Linux Kernel 4.2 is here! The good and the far..for the Pogoplug v4/mobile

Arch just released the 4.2 kernel last weekend and I was already jumping on it to test.  Unfortunately, we already hit a bug (actually two) in one of the big features I was looking forward to, which was the DMA support in the crypto driver for Marvell SoCs.

  1. Non-DT (device tree) kernels, such as linux-kirkwood, showed the new driver (replacement for mv_cesa, marvell_cesa) loading, but it was not showing up as available to the kernel crypto.  The only modules available for crypto was the kernel, and we should be seeing marvell_cesa there.  I pointed this out to the Arch developers and they removed marvell_cesa from linux-kirkwood and enabled mv_cesa again.
  2. DT  (linux-kirkwood-dt) kernels suffered from a different problem.  Working with one of the developers at Arch, I found that there was a patch to the device tree for kirkwood SoCs that was never merged in 4.2, which provided the necessary compatibility property to the driver to utilize the TDMA block.  As a consequence, it was still reporting a property that resulted in the driver disabling DMA.  Hence, performance was no better (in some cases worse, but more consistent) than mv_cesa.

I am in process of patching and compiling a new DT kernel to determine if we can get the new marvell_cesa driver working with DMA on the Pogoplug v4/mobile.  Hopefully we can merge this patch in with linux-kirkwood-dt until it is merged upstream if it works.

For the issue with the non-DT kernel (linux-kirkwood), we may be out of luck without manually patching the marvel_cesa driver.  This is because they did not intend to allow for DMA with non-DT kernels, even though according to messages it appears the authors intended it to work without DMA in non-DT kernels.  In any case, if you don’t need either the crypto acceleration at all or the DMA for the crypto acceleration, then there is no major reason to use the DT kernel.

Assuming I can get this working by patching the kirkwood device tree, I should then be able to provide some impressions on the performance of the driver on the Pogoplug v4/mobile.  Please stay tuned for that.

Now, the other bad.  There was a feature called DAX that I was eyeing to help improve disk I/O performance for certain types of operations.  While this was primarily intended for memory devices, where it wouldn’t actually make sense to have a page cache, the page cache itself was part of the problem on the Pogoplug.  Unfortunately, while this code appears to have been merged into Linux 4.2 for EXT4 and XFS, it is not available to us on ARM.  There is a small paragraph under Shortcomings in the DAX Documentation that explains why.

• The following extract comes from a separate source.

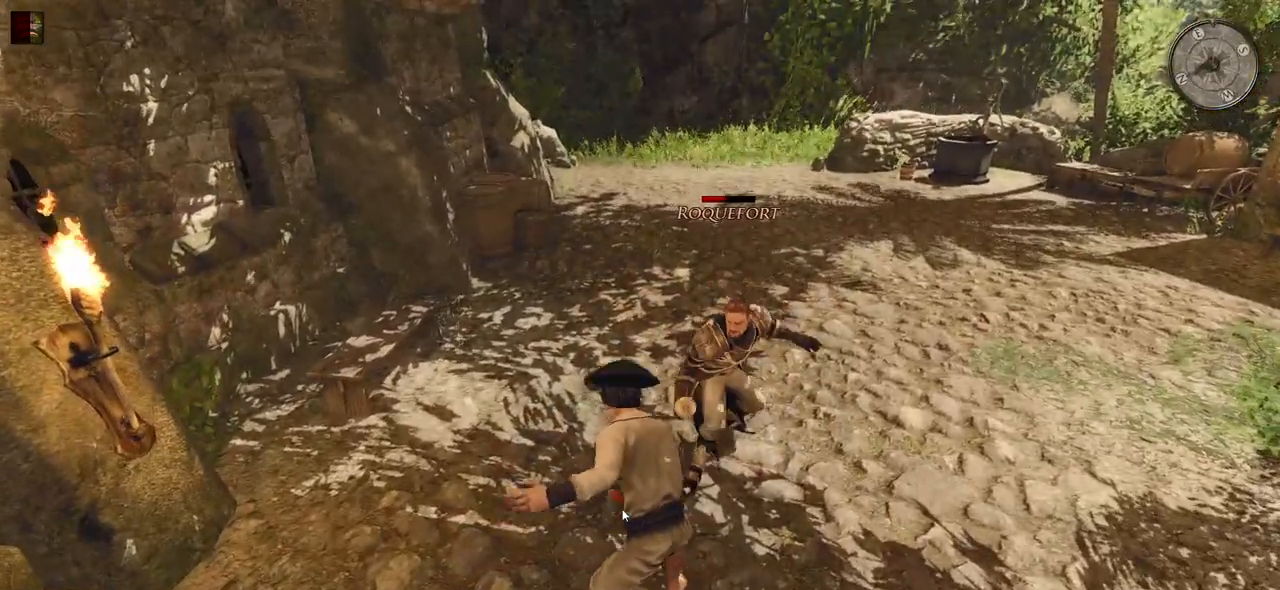
{"keys": [], "mouse": ["right"], "events": [[480, "mouse_right", "down"]]}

The DAX code does not work correctly on architectures which have virtually
mapped caches such as ARM, MIPS and SPARC.

There was an old option, deprecated since roughly 2010, in the EXT file system that may have been interesting to try called nobh.  Unfortunately, nobh is ignored in modern kernels and therefore not able to be tested.  You can still attempt to mount an EXT file system with this option, and while it won’t return an error, you can see from dmesg output that it was ignored.

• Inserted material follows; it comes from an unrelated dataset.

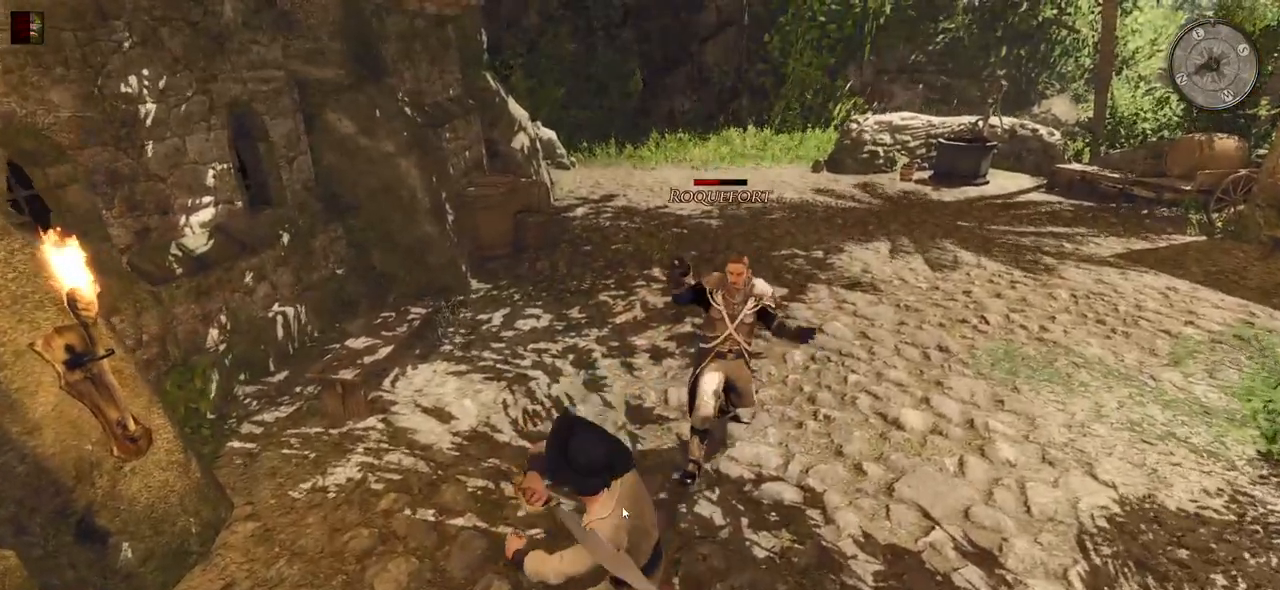
{"keys": [], "mouse": ["right"], "events": []}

The silver lining in this posting is that for those of us that were looking for DMA in the Marvell crypto driver, we may soon have a LUKS rock star in the Pogoplug v4/mobile.  It just didn’t work out of the box, and that is what we’re trying to fix.

Pogoplug v4 Performance Tuning Future Enhancements

There are some exciting changes coming to the Linux kernel for both ext4 and xfs file systems that have the potential to greatly increase I/O performance on the Pogoplug v4. As we know, one of the limits of the Pogoplug v4 is related to memory operation performance. Once the kernel has been released for linux-kirkwood, I will begin testing these changes for possible inclusion into my performance tuning guide.

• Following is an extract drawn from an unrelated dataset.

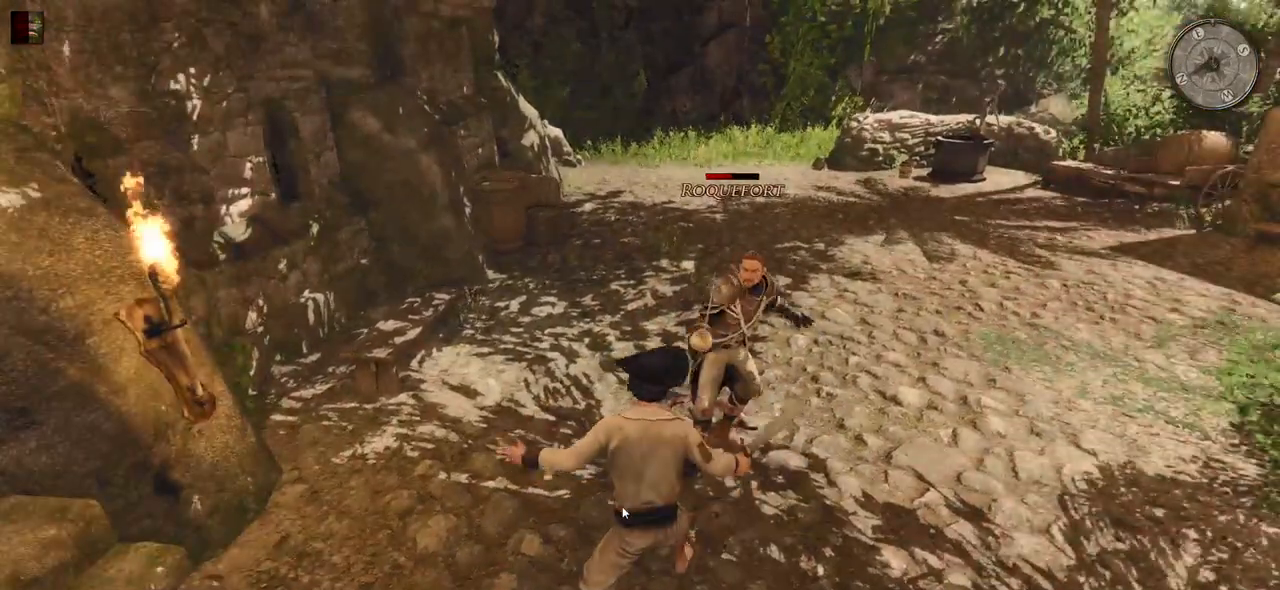
{"keys": [], "mouse": ["right"], "events": []}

I plan to make a posting about using LUKS with the Pogoplug to enhance security on your data. There is hardware crypto with the kirkwood that does work, but the mv_cesa driver has some design issues that affect performance on the kirkwood due to not using DMA. Recall the aforementioned issues with memory operations on this platform.

There is some evidence that the DMA issue with mv_cesa may be fixed in the future.  Stay tuned and if/when that comes, I’ll be sure to test it.  If they successfully implement DMA in mv_cesa, this should greatly increase throughput of the hardware crypto engine, speeding up LUKS, OpenSSL, and OpenSSH by extension.